The 28 year-old from Hayle, Cornwall, said: “Phytoseiulus persimilis, the predatory mite, only feeds on the two-spotted spider mite. It has no visual organs so relies on its sense of smell to find its prey. It does this by detecting chemicals emitted by plants infested with two-spotted spider mites.

“By identifying the precise feeding stimuli of the predatory mite, it could be ‘tricked’ into feeding on an artificial diet, consisting of organic compounds similar to those produced by the two-spotted spider mite itself and its eggs. Mass-rearing of the predatory mite could enable them to be used more often in biological control programmes.

“For the study, I reared two-spotted spider mites on dwarf French bean plants. From there I conducted a series of experiments.

“One of the studies achieved in identifying and quantifying the volatile compounds emitted by the dwarf French bean plant when infested with the two-spotted spider mite which help the predatory mite identify its prey and eat.
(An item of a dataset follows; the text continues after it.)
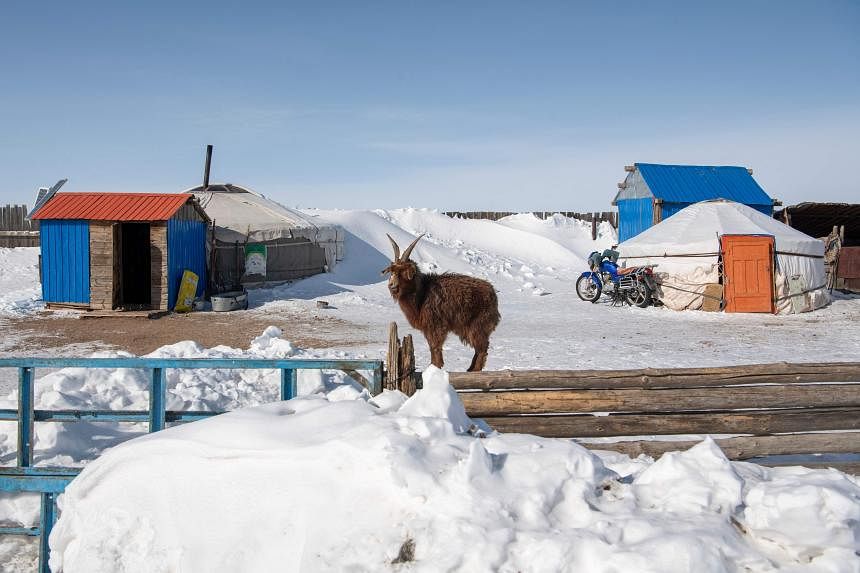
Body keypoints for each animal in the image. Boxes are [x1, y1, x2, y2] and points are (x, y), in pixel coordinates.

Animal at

“From these volatile compounds, I identified ten which are of ‘high interest’.

“To demonstrate the behavioural response of the predatory mite to infested and uninfested dwarf French bean plants I put a number of them into a Y-shaped choice arena that allowed them to choose between two different sections, or stay where they were. The greatest number of mites moved into the section that contained the chemicals from an infested dwarf French bean plant.

“Seeing that they had a preference to go to the section containing chemicals from an infested plant, I conducted more experiments to determine whether individual chemicals or two different blends of synthetic chemicals could also be used to attract the predatory mites. At the concentrations I used, the predatory mites showed no preference for either blend.

“The synthetic chemicals blends I’d created based on the ones I found to be released by an infested plant did not successfully lead to getting the predatory mite to eat an artificial diet. Different concentrations of chemical blends or non-volatile chemicals, rather than the volatile chemicals, need to be investigated in future research.

“A novel element to my investigation is that I found predatory mites follow trials made by their prey and that the greater the number of two-spotted spider mites walking the same trail, the stronger the trail they leave behind, so the more likely the predator mite is to follow it.

“I looked into seeing if this was because they were following the webbing the two-spotted spider mites create, hence where their name comes from, or if they were following a chemical composition. I found that they are following chemicals. However, identifying the chemicals has proven difficult as the analytical techniques required are not currently sensitive enough to detect the very small quantities of chemicals deposited by the two-spotted spider mite. When we can identify the chemical coming from the prey, it’ll supersede the chemical from the plant for use in encouraging the predatory mite onto an artificial diet. I’ve left the research in a way that someone can come back to it in the future when our knowledge and technology has advanced.”